Tory knight. "If one runs over one's recollections of the worthy knight," Mr. Austin Dobson rightly says, "it is generally Addison's pictures of him that one first recalls. Sir Roger being rowed to Spring Garden by the one-legged waterman who had fought at La Hogue; Sir Roger going to see the Distrest Mother with an escort for fear of the Mohocks; Sir Roger inspecting the transformation of his portrait into the sign of the Saracen's Head; Sir Roger in church, at the assizes, at Westminster Abbey, with the gipsies, and lastly, in that admirable letter from Mr. Biscuit, the butler, which describes his death - all these bear the signet and signmanual of Addison. But it must be admitted that some of the contributions of Steele to this subject are only inferior when compared with the best of Addison's. There is excellent doctrine in the paper on Sir Roger's servants, and a charming love scene in that depicting the huntsman's wooing. That, too, in which Sir Roger shows Mr. Spectator his family portraits is full of fine insight and discrimination. The Tiltyard champion who carries away his adversary on the pommel of his saddle and sets him down before his mistress's gallery 'with laudable courtesy and pardonable insolence;' the maid of honour, his wife, who afterwards had ten children, and, despite a court education, excelled at a hasty-pudding and a white-pot; the prodigal who left the estate with ten thousand pounds debt upon it,' but was 'every way the finest gentleman in the world,' and who is drawn with one hand on a desk, 'looking as it were another way, like an easy writer or a sonnetteer;' the prudent economist and knight of the shire who would have been killed in the civil wars had he not been 'sent out of the field upon a private message the day before the battle of Worcester' - it is scarcely possible to suppose, that even under Addison's more restrained and accomplished handling, these could have been greatly bettered. But the best of Steele's contributions to the Coverley series is the description of Sir Roger's unhappy attachment to the perverse

widow";1 and in the whole series, it may be added, there is nothing more kindly and thoroughly human than this.

III

THE TATLER AND THE SPECTATOR..

The essays here gathered together under the title of the Sir Roger de Coverley Papers were published in The Spectator at irregular intervals between March, 1711, and November, 1712. Before we begin our study of them, we should know something of The Spectator itself; its origin, character, and influence. But since The Spectator was an outgrowth from an earlier periodical, called The Tatler, it is of this Tatler that we must first speak.

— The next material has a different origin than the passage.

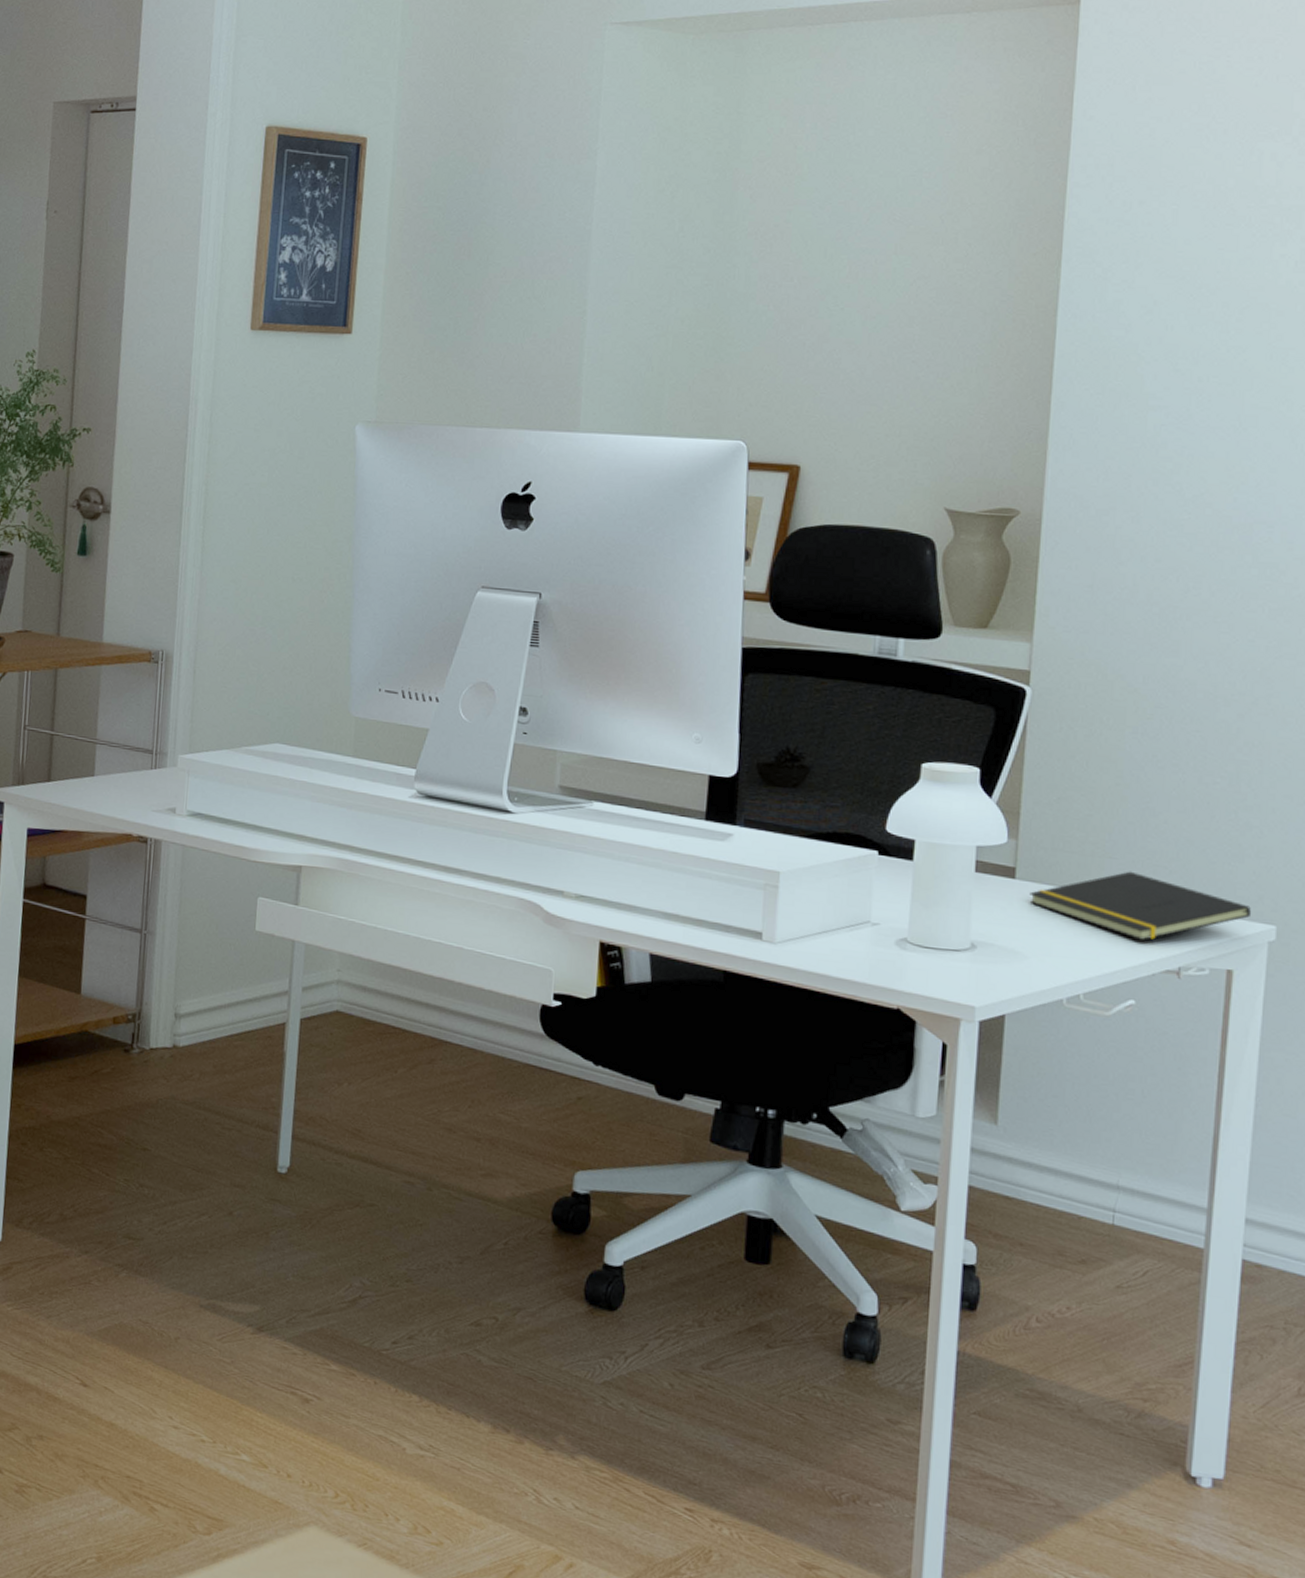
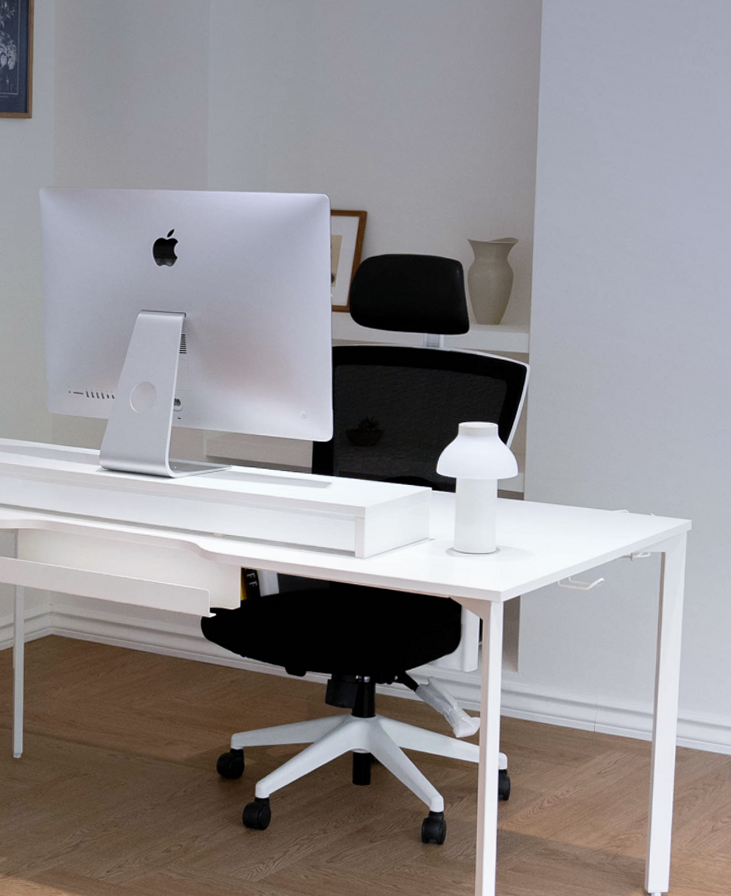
notepad: present [1029,871,1251,941] -> none [533,489,675,536]

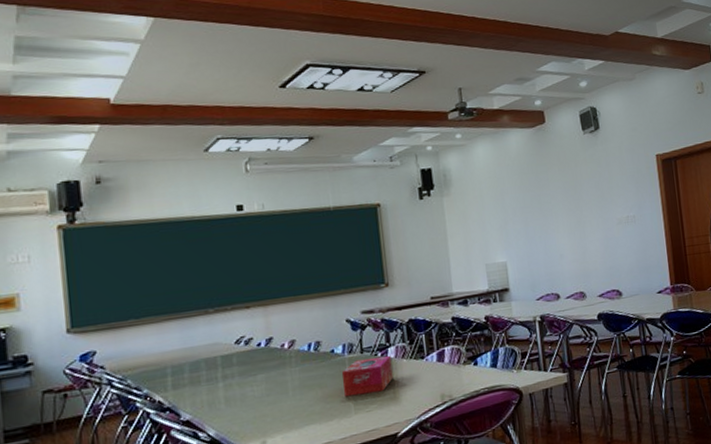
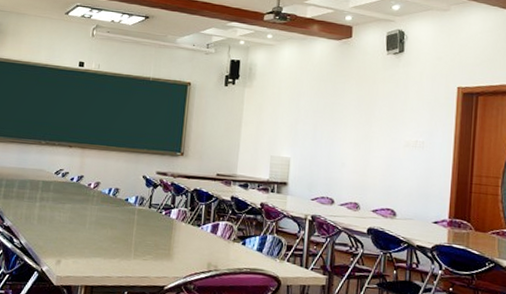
tissue box: present [341,355,393,397] -> none [128,212,173,246]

The initial number of The Tatler was published on April 12, 1709, by Richard Steele, under the pseudonym of Isaac Bickerstaff. By way of advertisement, this and the three following issues were distributed gratuitously; a fact which shows that, at the outset, the paper was regarded, even by its ever-sanguine parent, as an experiment; but success was soon assured. The Tatler flourished, and became an important element not only in the social life of the time, but also in English literary history. For with this poorly printed, double-columned, folio sheet, published thereafter thrice a week at the price of one penny, Steele definitely established the periodical essay of the eighteenth century.

The Tatler started mainly as a "letter of intelligence," or, as we should now say, a newspaper. The position of gazetteer, which its projector then held, made him the only authorized dispenser of government news, and gave him a rare opportunity of following the development of events at home

1 Richard Steele (in English Worthies), pp. 136-7.